The Webcomic Overlook #222: Dumbing of Age
Ah, the alternate universe. Those of us who are familiar with print comics may have heard of Marvel’s Ultimate Line in which all the Marvel characters were re-introduced with new origins set in modern times with none of the prior canon that could scare new readers away. It was a new universe with an established starting point that new readers could enjoy without any prior knowledge of the original continuity. And that’s what we have here today.
Before Scott Kurtz was paving the way for cartoonists to work online, David Willis was a college student with a strip in the paper called Roomies! The strip was enjoyable, and is currently being re-uploaded on a new site, which was part of celebrating its 15th anniversary. The art was blocky, the story telling weak and the tone schizophrenic. Eventually Roomies ended and a sequel series, It’s Walky, came around, a bizarre drama/comedy/action series with even weirder problems with consistent tone. It was an improvement, but oh dear God is it hard to pitch the strip to an outsider without it sounding stupid. “Just trust me, it’s good” tends to be how I go. And the that ended and Shortpacked was launched, which was reviewed here, and also a direct sequel called Joyce and Walky, which was subscription based. Both again were marked improvements although Shortpacked had a slow start but did get much better.
However, it’s hard to get people to read four different webcomics and thousands of strips, especially when the creator was still learning his craft. So, Willis decided to take his 10,000 hours of experience and return to where it all started, college, with the characters everyone loved in a new world. The goal was to make a comic old readers could enjoy but new readers could get into.
And he did a very good job at it.
Dumbing of Age is set at Indiana University with most of the core cast being the freshman class. The over the top theatrics are gone, the premise is much more down to earth, the drama and comedy are much more evenly balanced, characters have more depth and the main villain only exists as a comic book and cartoon character. And we have a comedy about that awkward period of life where you’re trying to figure out what being an adult means.
The story is mostly focussed on Joyce Brown, a home-schooled, sheltered Christian girl who is attending college to make friends and find her true love, who she will marry. Unfortunately she doesn’t have much patience in regards to finding her future husband and gets annoyed if she finds out she’s wasted her time on a guy (Possibly why she snapped at Walky?). But she does manage to make friends and worm a place into the hearts of everyone around her. She’s heavily based on Willis’ own past as a sheltered Christian.
However the comic is not solely focussed on her. Everyone in the cast has managed to grab a substantial amount of screen time and have their own stories. To the point where the unlikeable can become sympathetic in an instant and a fan favourite can come from nowhere.

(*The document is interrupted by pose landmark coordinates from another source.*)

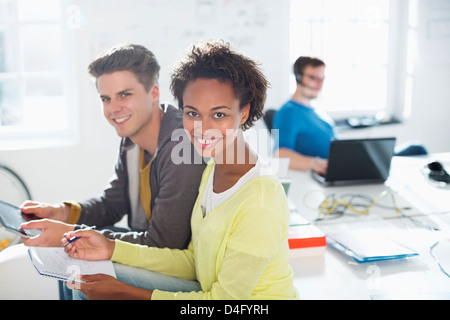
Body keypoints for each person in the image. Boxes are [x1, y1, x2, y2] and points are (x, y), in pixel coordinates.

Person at [63, 40, 299, 300]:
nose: (202, 128)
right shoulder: (213, 169)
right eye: (193, 113)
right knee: (85, 277)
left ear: (243, 113)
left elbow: (223, 302)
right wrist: (111, 249)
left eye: (218, 115)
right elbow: (193, 261)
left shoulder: (260, 199)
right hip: (207, 291)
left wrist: (126, 292)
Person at [20, 44, 205, 250]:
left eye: (124, 95)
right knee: (71, 254)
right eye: (106, 99)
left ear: (153, 94)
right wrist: (61, 212)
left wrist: (70, 234)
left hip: (179, 265)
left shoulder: (182, 146)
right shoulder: (131, 140)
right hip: (152, 249)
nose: (114, 109)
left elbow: (163, 244)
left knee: (74, 252)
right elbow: (112, 205)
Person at [272, 56, 333, 175]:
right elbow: (280, 154)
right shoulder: (289, 112)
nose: (319, 84)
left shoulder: (317, 110)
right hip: (315, 178)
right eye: (313, 78)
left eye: (322, 79)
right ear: (299, 77)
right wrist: (315, 163)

Although I did lie, there is one fantastical element, one of the characters is a superhero. Though it’s played in a much more realistic fashion.
One of the most enjoyable parts of the comic is that there are a lot of subtle call backs to the original series that you can pick up on if you’re familiar with it, but they don’t alienate new readers who don’t get the reference. Mike and Walky are roommates, just like they were while at SEMME. Danny has a conversation with his mother that mimics the first ever strip. You also get subversions of things that happened in the original universe, like canon couples looking like they’ll happen, only for things to go in a different direction. (On Willis’ tumblr, he said he’s heavily considering keeping Danny and Billie apart so as not to just have everything turn out the same as the old universe). But if that’s not your thing, you can also enjoy the comments section, and the memes they latch onto.

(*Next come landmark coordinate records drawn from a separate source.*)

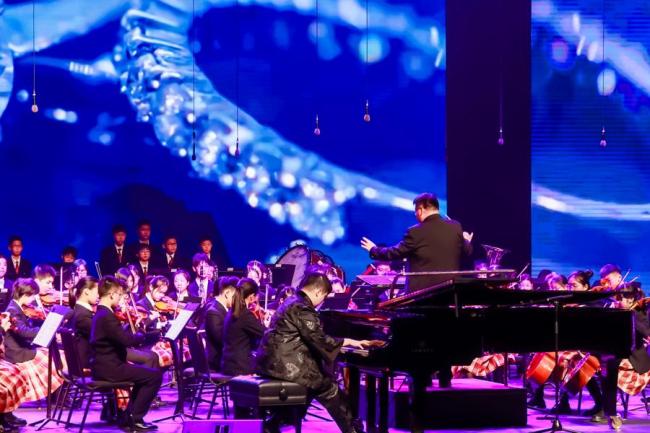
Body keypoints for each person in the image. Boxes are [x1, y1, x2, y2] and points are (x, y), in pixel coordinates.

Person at [256, 269, 369, 433]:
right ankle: (353, 430)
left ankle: (276, 422)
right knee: (329, 387)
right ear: (318, 292)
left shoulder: (291, 301)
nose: (322, 301)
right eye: (324, 297)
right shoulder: (303, 308)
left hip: (271, 363)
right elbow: (319, 339)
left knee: (313, 383)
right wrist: (348, 341)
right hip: (286, 366)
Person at [360, 193, 473, 292]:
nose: (415, 214)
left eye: (415, 211)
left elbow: (395, 252)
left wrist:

Artistically the comic is also a marked improvement over the old universe. Backgrounds are detailed, thanks to photo references of the real life college itself, and the camera angles are played. Also, most of the character designs are varied enough so that even in Black and White, you’d be able to tell who is who.

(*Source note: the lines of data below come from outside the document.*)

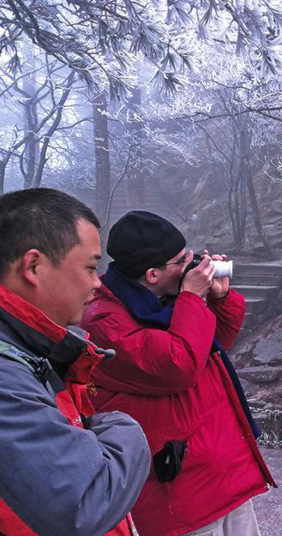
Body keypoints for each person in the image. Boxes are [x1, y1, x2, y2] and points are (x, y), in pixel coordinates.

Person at [81, 210, 276, 536]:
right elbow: (177, 367)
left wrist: (220, 297)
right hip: (180, 491)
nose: (195, 265)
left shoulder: (163, 301)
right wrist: (190, 297)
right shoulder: (104, 321)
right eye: (182, 261)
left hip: (221, 470)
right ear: (153, 274)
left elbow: (215, 344)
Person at [0, 188, 150, 536]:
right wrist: (124, 429)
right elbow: (83, 503)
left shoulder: (26, 347)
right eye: (90, 267)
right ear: (33, 266)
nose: (97, 282)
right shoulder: (7, 373)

Also, while the old universe aged at a real world rate, here Willis engages in Webcomic Time, out of a desire to let the story run for as long as it needs to. As such, we’re only up to the third week in terms of time passing, but since time jumps have been shown it’s unlikely the current pace of one week per year is always going to be the norm. But it also means that while the characters do evolve, it can take a while otherwise you’d have people changing their personalities every couple of days. However the number of various stories and characters mean if you get bored of one person, you won’t have to wait long until someone else gets screen time.
All in all, it’s an easy recommendation. If you like slice of life comedies with some solid character development, go check this one out.